_WHAT IS NEEDED_
Write out all the data below exactly.

_ENTRIES SUPPLIED_
************

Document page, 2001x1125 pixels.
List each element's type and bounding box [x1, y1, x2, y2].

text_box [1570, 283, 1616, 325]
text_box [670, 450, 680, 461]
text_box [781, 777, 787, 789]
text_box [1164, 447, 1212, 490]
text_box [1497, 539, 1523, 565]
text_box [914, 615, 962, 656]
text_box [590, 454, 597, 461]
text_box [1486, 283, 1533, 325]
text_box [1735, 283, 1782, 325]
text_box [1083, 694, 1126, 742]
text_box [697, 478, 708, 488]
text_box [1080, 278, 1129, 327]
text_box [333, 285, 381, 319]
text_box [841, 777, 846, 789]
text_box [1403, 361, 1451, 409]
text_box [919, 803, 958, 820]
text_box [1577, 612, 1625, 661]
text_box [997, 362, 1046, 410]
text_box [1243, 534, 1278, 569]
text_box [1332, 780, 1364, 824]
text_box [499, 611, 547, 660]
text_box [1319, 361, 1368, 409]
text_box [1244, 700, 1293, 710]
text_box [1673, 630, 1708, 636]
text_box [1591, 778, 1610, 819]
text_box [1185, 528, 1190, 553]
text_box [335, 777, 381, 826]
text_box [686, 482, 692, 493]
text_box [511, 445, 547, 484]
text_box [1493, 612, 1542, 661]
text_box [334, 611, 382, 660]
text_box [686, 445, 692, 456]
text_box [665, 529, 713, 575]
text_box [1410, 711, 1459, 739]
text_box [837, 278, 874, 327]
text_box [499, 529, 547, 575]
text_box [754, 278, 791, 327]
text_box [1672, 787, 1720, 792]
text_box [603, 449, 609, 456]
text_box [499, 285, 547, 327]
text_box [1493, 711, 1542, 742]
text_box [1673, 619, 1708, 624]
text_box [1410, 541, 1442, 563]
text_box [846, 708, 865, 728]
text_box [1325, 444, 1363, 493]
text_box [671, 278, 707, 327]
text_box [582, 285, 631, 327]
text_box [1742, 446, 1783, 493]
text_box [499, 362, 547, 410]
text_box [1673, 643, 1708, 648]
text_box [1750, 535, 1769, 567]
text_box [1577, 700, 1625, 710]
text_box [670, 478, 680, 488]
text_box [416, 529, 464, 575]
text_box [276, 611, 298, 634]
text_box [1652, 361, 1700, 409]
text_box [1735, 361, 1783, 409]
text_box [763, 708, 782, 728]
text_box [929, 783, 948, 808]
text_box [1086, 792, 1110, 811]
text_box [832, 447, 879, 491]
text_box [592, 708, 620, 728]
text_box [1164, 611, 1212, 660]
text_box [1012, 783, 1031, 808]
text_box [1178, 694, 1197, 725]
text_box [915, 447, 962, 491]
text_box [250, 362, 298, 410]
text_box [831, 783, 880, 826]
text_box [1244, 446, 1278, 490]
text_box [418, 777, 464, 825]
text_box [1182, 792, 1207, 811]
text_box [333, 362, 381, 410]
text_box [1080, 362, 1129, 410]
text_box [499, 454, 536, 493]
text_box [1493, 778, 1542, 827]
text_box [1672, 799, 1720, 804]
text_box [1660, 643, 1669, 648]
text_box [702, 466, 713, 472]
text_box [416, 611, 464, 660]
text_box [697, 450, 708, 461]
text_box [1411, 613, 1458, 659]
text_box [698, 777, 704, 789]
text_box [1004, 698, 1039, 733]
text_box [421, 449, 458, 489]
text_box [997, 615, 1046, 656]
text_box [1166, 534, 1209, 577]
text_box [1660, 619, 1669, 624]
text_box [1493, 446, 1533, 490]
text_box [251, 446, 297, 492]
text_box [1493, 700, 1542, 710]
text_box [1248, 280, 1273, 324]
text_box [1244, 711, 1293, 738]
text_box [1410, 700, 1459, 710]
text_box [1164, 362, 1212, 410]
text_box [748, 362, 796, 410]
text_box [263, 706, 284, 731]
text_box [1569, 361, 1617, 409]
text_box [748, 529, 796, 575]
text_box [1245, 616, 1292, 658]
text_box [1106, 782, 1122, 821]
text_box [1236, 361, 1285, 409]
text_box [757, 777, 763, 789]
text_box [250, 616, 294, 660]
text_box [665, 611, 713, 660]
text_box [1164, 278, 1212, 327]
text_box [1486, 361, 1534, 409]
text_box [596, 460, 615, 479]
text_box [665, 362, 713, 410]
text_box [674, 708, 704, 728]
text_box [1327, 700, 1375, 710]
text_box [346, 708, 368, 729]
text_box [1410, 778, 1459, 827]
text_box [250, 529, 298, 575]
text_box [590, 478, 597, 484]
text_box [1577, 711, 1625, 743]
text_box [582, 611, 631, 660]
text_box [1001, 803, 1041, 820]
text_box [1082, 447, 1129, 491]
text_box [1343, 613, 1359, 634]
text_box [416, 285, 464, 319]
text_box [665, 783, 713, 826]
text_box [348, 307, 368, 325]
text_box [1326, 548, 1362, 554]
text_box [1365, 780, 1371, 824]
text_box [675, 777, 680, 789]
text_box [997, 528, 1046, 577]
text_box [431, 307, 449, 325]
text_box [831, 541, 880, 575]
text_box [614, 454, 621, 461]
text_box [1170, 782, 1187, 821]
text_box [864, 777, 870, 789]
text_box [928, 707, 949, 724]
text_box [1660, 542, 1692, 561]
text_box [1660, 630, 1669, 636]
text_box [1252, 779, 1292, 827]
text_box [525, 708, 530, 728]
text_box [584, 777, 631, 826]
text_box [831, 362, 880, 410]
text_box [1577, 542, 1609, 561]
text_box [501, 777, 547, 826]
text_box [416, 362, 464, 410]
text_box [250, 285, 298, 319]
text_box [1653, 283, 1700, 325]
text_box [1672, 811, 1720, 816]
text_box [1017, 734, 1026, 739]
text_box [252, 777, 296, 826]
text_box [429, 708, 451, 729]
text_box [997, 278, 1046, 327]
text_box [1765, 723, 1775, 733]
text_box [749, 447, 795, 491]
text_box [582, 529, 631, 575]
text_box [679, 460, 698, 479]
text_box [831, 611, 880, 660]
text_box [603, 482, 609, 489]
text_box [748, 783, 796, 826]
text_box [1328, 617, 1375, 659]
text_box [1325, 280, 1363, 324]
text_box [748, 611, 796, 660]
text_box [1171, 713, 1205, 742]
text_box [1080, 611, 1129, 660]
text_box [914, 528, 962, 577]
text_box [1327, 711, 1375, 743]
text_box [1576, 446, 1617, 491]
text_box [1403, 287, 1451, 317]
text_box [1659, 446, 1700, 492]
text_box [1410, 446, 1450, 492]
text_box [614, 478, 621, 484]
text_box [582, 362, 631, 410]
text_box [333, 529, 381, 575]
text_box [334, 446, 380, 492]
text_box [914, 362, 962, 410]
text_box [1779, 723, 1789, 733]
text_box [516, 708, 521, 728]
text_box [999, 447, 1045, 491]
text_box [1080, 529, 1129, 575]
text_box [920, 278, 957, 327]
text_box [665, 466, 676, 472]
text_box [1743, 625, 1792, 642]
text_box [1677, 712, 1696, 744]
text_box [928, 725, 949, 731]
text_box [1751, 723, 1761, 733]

************

_RESULT_
Document page, 2001x1125 pixels.
List each element's type and bounding box [x1, y1, x2, y2].

text_box [1570, 283, 1616, 325]
text_box [670, 450, 680, 461]
text_box [781, 777, 787, 789]
text_box [1164, 447, 1212, 490]
text_box [1497, 539, 1523, 565]
text_box [914, 615, 962, 656]
text_box [590, 454, 597, 461]
text_box [1486, 283, 1533, 325]
text_box [1735, 283, 1782, 325]
text_box [1083, 694, 1126, 742]
text_box [697, 478, 708, 488]
text_box [1080, 278, 1129, 327]
text_box [333, 285, 381, 319]
text_box [841, 777, 846, 789]
text_box [1403, 361, 1451, 409]
text_box [919, 803, 958, 820]
text_box [1577, 612, 1625, 661]
text_box [997, 362, 1046, 410]
text_box [1243, 534, 1278, 569]
text_box [1332, 780, 1364, 824]
text_box [499, 611, 547, 660]
text_box [1319, 361, 1368, 409]
text_box [1244, 700, 1293, 710]
text_box [1673, 630, 1708, 636]
text_box [1591, 778, 1610, 819]
text_box [1185, 528, 1190, 553]
text_box [335, 777, 381, 826]
text_box [686, 482, 692, 493]
text_box [511, 445, 547, 484]
text_box [1493, 612, 1542, 661]
text_box [334, 611, 382, 660]
text_box [686, 445, 692, 456]
text_box [665, 529, 713, 575]
text_box [1410, 711, 1459, 739]
text_box [837, 278, 874, 327]
text_box [499, 529, 547, 575]
text_box [754, 278, 791, 327]
text_box [1672, 787, 1720, 792]
text_box [603, 449, 609, 456]
text_box [499, 285, 547, 327]
text_box [1493, 711, 1542, 742]
text_box [1673, 619, 1708, 624]
text_box [1410, 541, 1442, 563]
text_box [846, 708, 865, 728]
text_box [1325, 444, 1363, 493]
text_box [671, 278, 707, 327]
text_box [582, 285, 631, 327]
text_box [1742, 446, 1783, 493]
text_box [499, 362, 547, 410]
text_box [1673, 643, 1708, 648]
text_box [1750, 535, 1769, 567]
text_box [1577, 700, 1625, 710]
text_box [670, 478, 680, 488]
text_box [416, 529, 464, 575]
text_box [276, 611, 298, 634]
text_box [1652, 361, 1700, 409]
text_box [1735, 361, 1783, 409]
text_box [763, 708, 782, 728]
text_box [929, 783, 948, 808]
text_box [1086, 792, 1110, 811]
text_box [832, 447, 879, 491]
text_box [592, 708, 620, 728]
text_box [1164, 611, 1212, 660]
text_box [1012, 783, 1031, 808]
text_box [1178, 694, 1197, 725]
text_box [915, 447, 962, 491]
text_box [250, 362, 298, 410]
text_box [831, 783, 880, 826]
text_box [1244, 446, 1278, 490]
text_box [418, 777, 464, 825]
text_box [1182, 792, 1207, 811]
text_box [333, 362, 381, 410]
text_box [1080, 362, 1129, 410]
text_box [499, 454, 536, 493]
text_box [1493, 778, 1542, 827]
text_box [1672, 799, 1720, 804]
text_box [1660, 643, 1669, 648]
text_box [702, 466, 713, 472]
text_box [416, 611, 464, 660]
text_box [697, 450, 708, 461]
text_box [1411, 613, 1458, 659]
text_box [698, 777, 704, 789]
text_box [1004, 698, 1039, 733]
text_box [421, 449, 458, 489]
text_box [997, 615, 1046, 656]
text_box [1166, 534, 1209, 577]
text_box [1660, 619, 1669, 624]
text_box [1493, 446, 1533, 490]
text_box [251, 446, 297, 492]
text_box [1493, 700, 1542, 710]
text_box [1248, 280, 1273, 324]
text_box [1244, 711, 1293, 738]
text_box [1410, 700, 1459, 710]
text_box [1164, 362, 1212, 410]
text_box [748, 362, 796, 410]
text_box [263, 706, 284, 731]
text_box [1569, 361, 1617, 409]
text_box [748, 529, 796, 575]
text_box [1245, 616, 1292, 658]
text_box [1106, 782, 1122, 821]
text_box [1236, 361, 1285, 409]
text_box [757, 777, 763, 789]
text_box [250, 616, 294, 660]
text_box [665, 611, 713, 660]
text_box [1164, 278, 1212, 327]
text_box [1486, 361, 1534, 409]
text_box [596, 460, 615, 479]
text_box [665, 362, 713, 410]
text_box [674, 708, 704, 728]
text_box [1327, 700, 1375, 710]
text_box [346, 708, 368, 729]
text_box [1410, 778, 1459, 827]
text_box [250, 529, 298, 575]
text_box [590, 478, 597, 484]
text_box [1577, 711, 1625, 743]
text_box [582, 611, 631, 660]
text_box [1001, 803, 1041, 820]
text_box [1082, 447, 1129, 491]
text_box [1343, 613, 1359, 634]
text_box [416, 285, 464, 319]
text_box [665, 783, 713, 826]
text_box [348, 307, 368, 325]
text_box [1326, 548, 1362, 554]
text_box [1365, 780, 1371, 824]
text_box [675, 777, 680, 789]
text_box [997, 528, 1046, 577]
text_box [431, 307, 449, 325]
text_box [831, 541, 880, 575]
text_box [614, 454, 621, 461]
text_box [1170, 782, 1187, 821]
text_box [864, 777, 870, 789]
text_box [928, 707, 949, 724]
text_box [1660, 542, 1692, 561]
text_box [1660, 630, 1669, 636]
text_box [1252, 779, 1292, 827]
text_box [525, 708, 530, 728]
text_box [584, 777, 631, 826]
text_box [831, 362, 880, 410]
text_box [1577, 542, 1609, 561]
text_box [501, 777, 547, 826]
text_box [416, 362, 464, 410]
text_box [250, 285, 298, 319]
text_box [1653, 283, 1700, 325]
text_box [1672, 811, 1720, 816]
text_box [1017, 734, 1026, 739]
text_box [252, 777, 296, 826]
text_box [429, 708, 451, 729]
text_box [997, 278, 1046, 327]
text_box [1765, 723, 1775, 733]
text_box [749, 447, 795, 491]
text_box [582, 529, 631, 575]
text_box [679, 460, 698, 479]
text_box [831, 611, 880, 660]
text_box [603, 482, 609, 489]
text_box [748, 783, 796, 826]
text_box [1328, 617, 1375, 659]
text_box [1325, 280, 1363, 324]
text_box [748, 611, 796, 660]
text_box [1171, 713, 1205, 742]
text_box [1080, 611, 1129, 660]
text_box [914, 528, 962, 577]
text_box [1327, 711, 1375, 743]
text_box [1576, 446, 1617, 491]
text_box [1403, 287, 1451, 317]
text_box [1659, 446, 1700, 492]
text_box [1410, 446, 1450, 492]
text_box [614, 478, 621, 484]
text_box [582, 362, 631, 410]
text_box [333, 529, 381, 575]
text_box [334, 446, 380, 492]
text_box [914, 362, 962, 410]
text_box [1779, 723, 1789, 733]
text_box [516, 708, 521, 728]
text_box [999, 447, 1045, 491]
text_box [1080, 529, 1129, 575]
text_box [920, 278, 957, 327]
text_box [665, 466, 676, 472]
text_box [1743, 625, 1792, 642]
text_box [1677, 712, 1696, 744]
text_box [928, 725, 949, 731]
text_box [1751, 723, 1761, 733]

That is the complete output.